Perché il rovescio della medaglia è che, per quanto mi piacerebbe imparare a perdonare e lasciar correre, porto rancore per molto più tempo di quello che mi serve per processarlo all’inizio.

Thursday, 1 August 2019

Fotografia di sussistenza

È già da più di una settimana che me ne sto comodamente a casa della Mater. Normalmente, avrei dovuto passare il week end appena trascorso ad arrostirmi sotto il sole di Vinci, facendo foto per un compenso decisamente inadeguato (ma che la mia sindrome dell’impostore mi impedisce di aumentare), o anche del tutto aggratis perché è ovvio, se ho una mezz’ora libera tra un shoot e l’altro mica mi riposo, sono così pollo da dedicarla pro bono a qualche amico/a che me lo chiede, semplicemente perché gli/le voglio bene, mi fa piacere vederlo/a felice e contribuire ai progetti che gli/le stanno a cuore. Io.
Oh, guarda. Neanche sette righe (da desktop) e c’è già la shade.

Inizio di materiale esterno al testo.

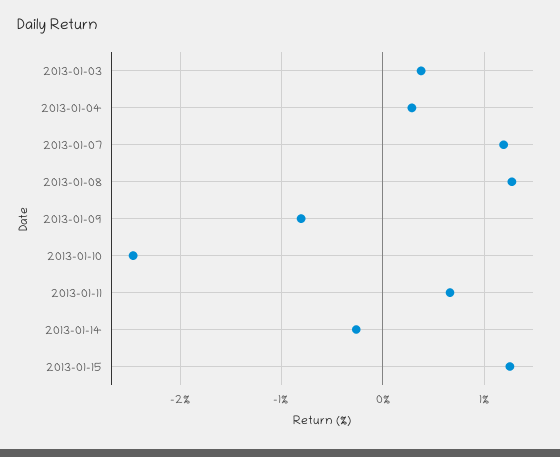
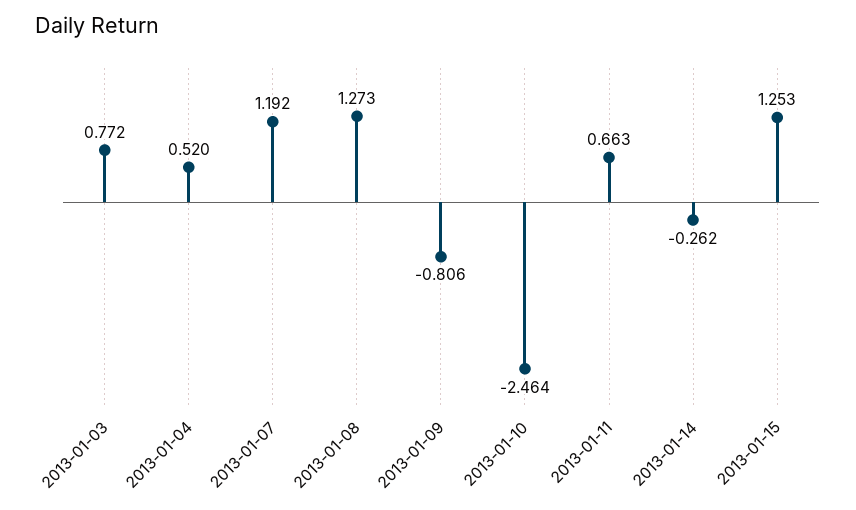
2013-01-03: 0.4 -> 0.772
2013-01-04: 0.3 -> 0.52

Formalmente è stata una decisione dell’ultimo momento, quella di non andare. In realtà, erano già mesi che, pur rimanendo in forse, ero piuttosto convinto a saltare e andarmene direttamente ad Alghero.
Un po’ perché #toosoon, non avevo chissà che voglia di rispondere alle domande che inevitabilmente, almeno da qualcuno, mi sarebbero arrivate. Avendo fiducia zero nella popolazione generale del mondo, non posso fare a meno di chiedermi chi e, soprattutto, cosa sappia. Lo so, dovrei dare più credito se voglio credere che gli ultimi anni almeno qualcosa siano valsi, ma c’è una parte di me che è prontissima a immaginare lo scenario peggiore, specie in un contesto in cui la mia fiducia è stata in qualche modo intaccata.
Il succo è che non riesco a non chiedermi ommioddio cosa penserà la gente, almeno basandosi sulla versione dell’accaduto che sarà loro pervenuta.

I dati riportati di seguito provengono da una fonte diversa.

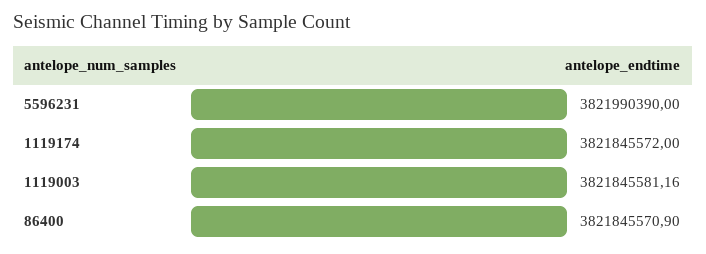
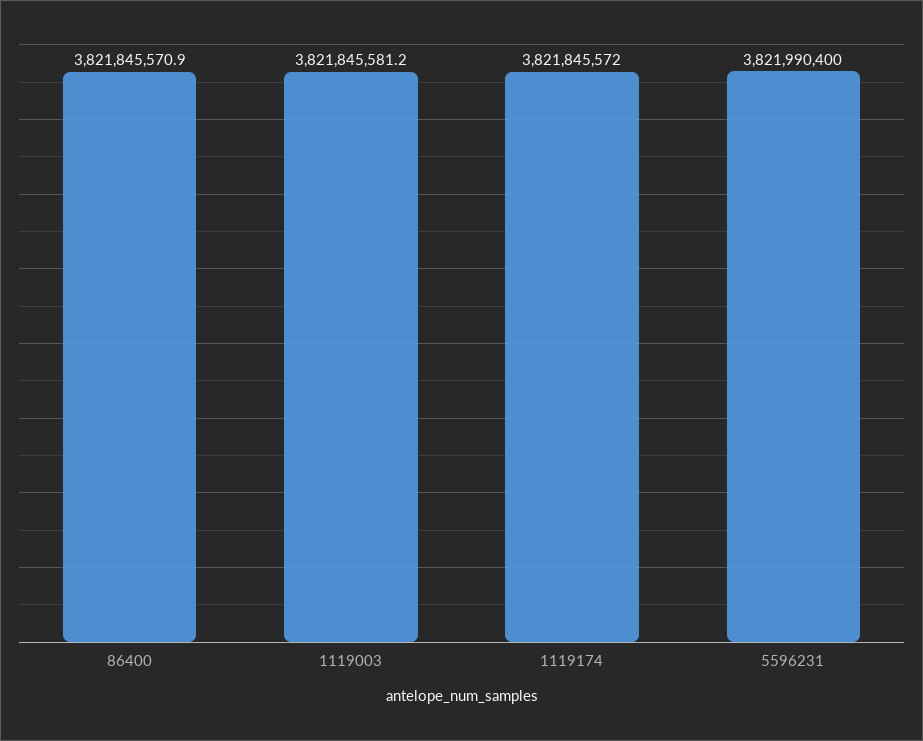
5596231: 3821990390 -> 3821990400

Il vero motivo per cui non me la sono sentita di andare all’Unicorno quest’anno, però, è l’altra grande delusione che quest’anno ha portato. Sette-otto mesi fa immaginavo che sarei andato all’Unicorno con meno pressione sul mio lato fotografico per quanto riguarda il sostentamento. Che avrei potuto incasellare tot slot fissi, chi è dentro è dentro, chi è fuori è fuori, senza preoccuparmi di sovraccaricarmi tutte e tre le giornata per far quadrare i conti, perché quello di fotografo sarebbe stato un surplus per comprarmi qualcosa di carino.
Quando è diventato fin troppo evidente che non sarebbe stato questo il caso, semplicemente non sono riuscito a fare marcia indietro e tornare alla fotografia di sussistenza. Ho preferito saltare l’Unicorno e risparmiare le energie mentali per il tour de force di Lucca. In fondo, non penso che saltare una fiera danneggerà irreparabilmente la mia clientela. Ammesso e non concesso che lo scenario peggiore non si sia avverato e non sia già stata distrutta.